What you return must be the lines of the data that hold the word "reference".

Stored data entries
════════

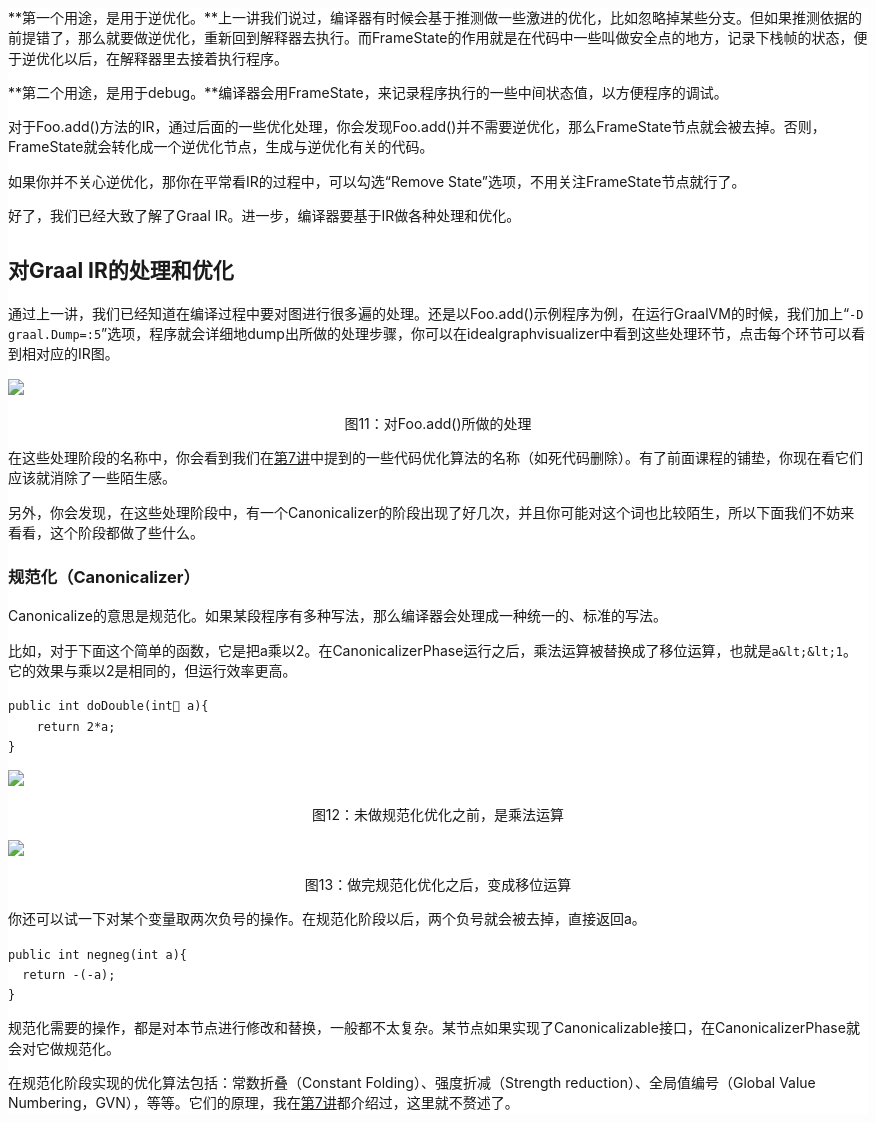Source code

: **第一个用途，是用于逆优化。**上一讲我们说过，编译器有时候会基于推测做一些激进的优化，比如忽略掉某些分支。但如果推测依据的前提错了，那么就要做逆优化，重新回到解释器去执行。而FrameState的作用就是在代码中一些叫做安全点的地方，记录下栈帧的状态，便于逆优化以后，在解释器里去接着执行程序。

**第二个用途，是用于debug。**编译器会用FrameState，来记录程序执行的一些中间状态值，以方便程序的调试。

对于Foo.add()方法的IR，通过后面的一些优化处理，你会发现Foo.add()并不需要逆优化，那么FrameState节点就会被去掉。否则，FrameState就会转化成一个逆优化节点，生成与逆优化有关的代码。

如果你并不关心逆优化，那你在平常看IR的过程中，可以勾选“Remove State”选项，不用关注FrameState节点就行了。

好了，我们已经大致了解了Graal IR。进一步，编译器要基于IR做各种处理和优化。

## 对Graal IR的处理和优化

通过上一讲，我们已经知道在编译过程中要对图进行很多遍的处理。还是以Foo.add()示例程序为例，在运行GraalVM的时候，我们加上“`-Dgraal.Dump=:5`”选项，程序就会详细地dump出所做的处理步骤，你可以在idealgraphvisualizer中看到这些处理环节，点击每个环节可以看到相对应的IR图。

![](<https://static001.geekbang.org/resource/image/74/92/7462377c2df0c782dc6524d9ac583b92.jpg?wh=1158*1806>)

<center><span class="reference">图11：对Foo.add()所做的处理</span></center>

在这些处理阶段的名称中，你会看到我们在[第7讲](<https://time.geekbang.org/column/article/248770>)中提到的一些代码优化算法的名称（如死代码删除）。有了前面课程的铺垫，你现在看它们应该就消除了一些陌生感。

另外，你会发现，在这些处理阶段中，有一个Canonicalizer的阶段出现了好几次，并且你可能对这个词也比较陌生，所以下面我们不妨来看看，这个阶段都做了些什么。

### 规范化（Canonicalizer）

Canonicalize的意思是规范化。如果某段程序有多种写法，那么编译器会处理成一种统一的、标准的写法。

比如，对于下面这个简单的函数，它是把a乘以2。在CanonicalizerPhase运行之后，乘法运算被替换成了移位运算，也就是`a&lt;&lt;1`。它的效果与乘以2是相同的，但运行效率更高。

```
public int doDouble(int a){
    return 2*a;
}
```

![](<https://static001.geekbang.org/resource/image/97/67/9723be4d7a727f8a4eb229d151e13367.jpg?wh=2284*648>)

<center><span class="reference">图12：未做规范化优化之前，是乘法运算</span></center>

![](<https://static001.geekbang.org/resource/image/f8/f9/f81af2861253a6ce25337df40f1399f9.jpg?wh=2284*651>)

<center><span class="reference">图13：做完规范化优化之后，变成移位运算</span></center>

你还可以试一下对某个变量取两次负号的操作。在规范化阶段以后，两个负号就会被去掉，直接返回a。

```
public int negneg(int a){
  return -(-a);
}
```

规范化需要的操作，都是对本节点进行修改和替换，一般都不太复杂。某节点如果实现了Canonicalizable接口，在CanonicalizerPhase就会对它做规范化。

在规范化阶段实现的优化算法包括：常数折叠（Constant Folding）、强度折减（Strength reduction）、全局值编号（Global Value Numbering，GVN），等等。它们的原理，我在[第7讲](<https://time.geekbang.org/column/article/248770>)都介绍过，这里就不赘述了。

════════

● **Solution to this exercise**:
<center><span class="reference">图11：对Foo.add()所做的处理</span></center>
<center><span class="reference">图12：未做规范化优化之前，是乘法运算</span></center>
<center><span class="reference">图13：做完规范化优化之后，变成移位运算</span></center>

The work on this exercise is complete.